A PayPal spokesman said Wednesday that the age requirement isn’t specified in the bug bounty guidelines because it’s related to the requirement that all participants have a verified PayPal account, for which you must be 18 years old in Germany.
“While we always appreciate contributions by the security community to PayPal’s Bug Bounty Program, we reward participants when they are the first to report valid security vulnerabilities. In this specific situation, the cross-site scripting vulnerability was already discovered by another security researcher, so it would not have been eligible for payment, regardless of age, as we must honor the original researcher that provided the vulnerability. We are actively working to fix the vulnerability and we have not found any evidence at this time that any of PayPal’s customers’ information has been compromised,” the PayPal statement said.
“We appreciate the security researcher’s efforts and this situation illustrates that PayPal can do more to recognize younger security researchers around the world. As a first step, we are sending an official letter of recognition for the researcher’s contribution and we are exploring other ways to recognize younger security researchers when they do discover a vulnerability and responsibly disclose that discovery.”
The message from PayPal to Kugler goes on to chide Kugler for disclosing the vulnerability before it was patched.
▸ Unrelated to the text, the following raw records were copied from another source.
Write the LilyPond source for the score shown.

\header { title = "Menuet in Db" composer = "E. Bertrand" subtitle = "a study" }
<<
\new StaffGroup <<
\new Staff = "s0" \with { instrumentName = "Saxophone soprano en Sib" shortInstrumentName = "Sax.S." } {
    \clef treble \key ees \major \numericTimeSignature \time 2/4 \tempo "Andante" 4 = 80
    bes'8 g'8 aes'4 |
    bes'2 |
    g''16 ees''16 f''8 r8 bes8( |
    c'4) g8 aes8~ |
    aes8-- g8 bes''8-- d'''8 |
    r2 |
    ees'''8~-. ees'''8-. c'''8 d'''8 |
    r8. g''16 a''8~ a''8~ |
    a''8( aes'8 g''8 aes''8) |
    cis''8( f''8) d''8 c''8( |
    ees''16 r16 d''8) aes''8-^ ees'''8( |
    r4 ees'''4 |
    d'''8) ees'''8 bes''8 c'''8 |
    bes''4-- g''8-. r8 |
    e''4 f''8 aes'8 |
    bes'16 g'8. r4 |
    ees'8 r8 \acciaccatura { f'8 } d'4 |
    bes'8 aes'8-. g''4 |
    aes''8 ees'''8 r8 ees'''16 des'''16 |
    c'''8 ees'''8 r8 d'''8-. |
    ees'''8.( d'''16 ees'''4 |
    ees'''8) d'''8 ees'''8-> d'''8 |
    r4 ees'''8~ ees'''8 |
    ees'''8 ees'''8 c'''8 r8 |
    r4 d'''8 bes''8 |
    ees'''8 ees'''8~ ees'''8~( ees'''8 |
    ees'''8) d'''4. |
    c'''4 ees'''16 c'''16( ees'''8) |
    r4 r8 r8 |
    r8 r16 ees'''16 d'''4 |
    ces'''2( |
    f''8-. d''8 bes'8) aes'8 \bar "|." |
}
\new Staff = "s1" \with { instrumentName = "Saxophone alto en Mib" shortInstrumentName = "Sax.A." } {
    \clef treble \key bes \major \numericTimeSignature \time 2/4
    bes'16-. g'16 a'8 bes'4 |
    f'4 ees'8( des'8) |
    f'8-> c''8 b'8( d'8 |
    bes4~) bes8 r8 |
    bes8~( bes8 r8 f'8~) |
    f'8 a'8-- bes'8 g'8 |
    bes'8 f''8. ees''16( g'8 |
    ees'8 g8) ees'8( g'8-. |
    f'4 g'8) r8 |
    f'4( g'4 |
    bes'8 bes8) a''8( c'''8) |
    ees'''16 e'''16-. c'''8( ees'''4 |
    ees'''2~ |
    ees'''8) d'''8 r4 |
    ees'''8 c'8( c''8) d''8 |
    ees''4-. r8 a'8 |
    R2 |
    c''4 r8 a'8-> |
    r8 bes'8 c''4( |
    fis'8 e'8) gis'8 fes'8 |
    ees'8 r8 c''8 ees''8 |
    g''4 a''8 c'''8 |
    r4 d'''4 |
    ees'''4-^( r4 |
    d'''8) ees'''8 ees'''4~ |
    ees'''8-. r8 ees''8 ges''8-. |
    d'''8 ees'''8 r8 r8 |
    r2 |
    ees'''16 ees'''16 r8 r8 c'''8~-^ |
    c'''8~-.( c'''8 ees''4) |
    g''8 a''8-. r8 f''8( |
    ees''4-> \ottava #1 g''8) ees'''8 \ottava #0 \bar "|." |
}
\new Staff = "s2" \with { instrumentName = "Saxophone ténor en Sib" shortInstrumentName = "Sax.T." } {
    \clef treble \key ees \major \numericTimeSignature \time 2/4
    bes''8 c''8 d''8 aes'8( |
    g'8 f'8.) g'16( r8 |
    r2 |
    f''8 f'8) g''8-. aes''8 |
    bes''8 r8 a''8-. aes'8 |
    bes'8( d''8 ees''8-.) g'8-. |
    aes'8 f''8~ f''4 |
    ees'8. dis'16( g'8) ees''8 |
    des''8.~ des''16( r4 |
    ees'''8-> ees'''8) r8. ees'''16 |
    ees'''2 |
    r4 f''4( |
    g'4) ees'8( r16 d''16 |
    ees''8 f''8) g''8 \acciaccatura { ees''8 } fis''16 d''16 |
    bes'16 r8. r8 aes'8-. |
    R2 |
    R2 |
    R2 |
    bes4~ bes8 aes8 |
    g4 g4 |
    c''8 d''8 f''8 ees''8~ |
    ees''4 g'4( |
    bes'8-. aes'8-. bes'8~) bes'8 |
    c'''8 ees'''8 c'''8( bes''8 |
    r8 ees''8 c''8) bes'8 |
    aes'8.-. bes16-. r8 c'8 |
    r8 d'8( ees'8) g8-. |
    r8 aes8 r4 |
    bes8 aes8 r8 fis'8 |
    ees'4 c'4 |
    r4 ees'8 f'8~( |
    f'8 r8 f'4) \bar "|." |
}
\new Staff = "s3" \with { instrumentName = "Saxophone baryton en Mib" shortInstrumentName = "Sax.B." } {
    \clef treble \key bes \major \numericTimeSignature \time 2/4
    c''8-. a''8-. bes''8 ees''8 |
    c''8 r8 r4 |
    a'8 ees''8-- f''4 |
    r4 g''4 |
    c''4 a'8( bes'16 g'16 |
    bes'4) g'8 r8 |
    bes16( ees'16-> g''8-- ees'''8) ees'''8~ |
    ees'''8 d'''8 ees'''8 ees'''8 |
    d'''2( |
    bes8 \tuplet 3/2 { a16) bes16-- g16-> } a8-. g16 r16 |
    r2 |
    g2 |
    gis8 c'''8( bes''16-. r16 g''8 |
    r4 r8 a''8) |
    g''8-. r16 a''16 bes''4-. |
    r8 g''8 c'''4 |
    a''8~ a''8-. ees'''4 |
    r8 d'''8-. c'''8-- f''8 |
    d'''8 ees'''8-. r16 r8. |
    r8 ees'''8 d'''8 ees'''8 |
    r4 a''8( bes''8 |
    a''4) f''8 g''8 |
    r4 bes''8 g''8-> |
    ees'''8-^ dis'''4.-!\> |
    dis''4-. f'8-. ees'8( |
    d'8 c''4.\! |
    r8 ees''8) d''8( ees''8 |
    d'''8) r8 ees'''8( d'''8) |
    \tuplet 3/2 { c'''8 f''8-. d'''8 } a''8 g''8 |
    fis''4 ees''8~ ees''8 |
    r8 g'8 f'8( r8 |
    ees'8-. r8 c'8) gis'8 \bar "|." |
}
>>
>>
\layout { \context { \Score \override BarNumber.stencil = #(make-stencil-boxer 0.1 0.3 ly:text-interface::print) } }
“When researchers go down the “full disclosure” path, it then puts us in a race with criminals who may successfully use the vulnerability you found to victimize our customers. We do not support the full disclosure methodology, precisely because it puts real people at unnecessary risk. We hope you keep that in mind when doing future research,” the message says.
Kugler said in an email interview that he was disappointed in the response from PayPal and believes that it was motivated by PR concerns rather than security.
“Their reaction was really disappointing,” he said. “Some people are saying PayPal’s latest response is PR driven – designed to deflect from all the bad publicity for appearing to be age biased against a bright young person and I can’t deny that!”
He added that the experience hasn’t soured him on researching and reporting vulnerabilities. He’s submitted reports to Mozilla and Microsoft in the past, with credit given.
“I think PayPal learned that you can’t ignore younger security researchers,” Kugler said.
In lieu of the monetary reward for submitting a qualifying vulnerability, PayPal sent Kugler a “letter of recognition” from its CISO, Michael Barrett, the first such letter the company says it has sent to any researcher.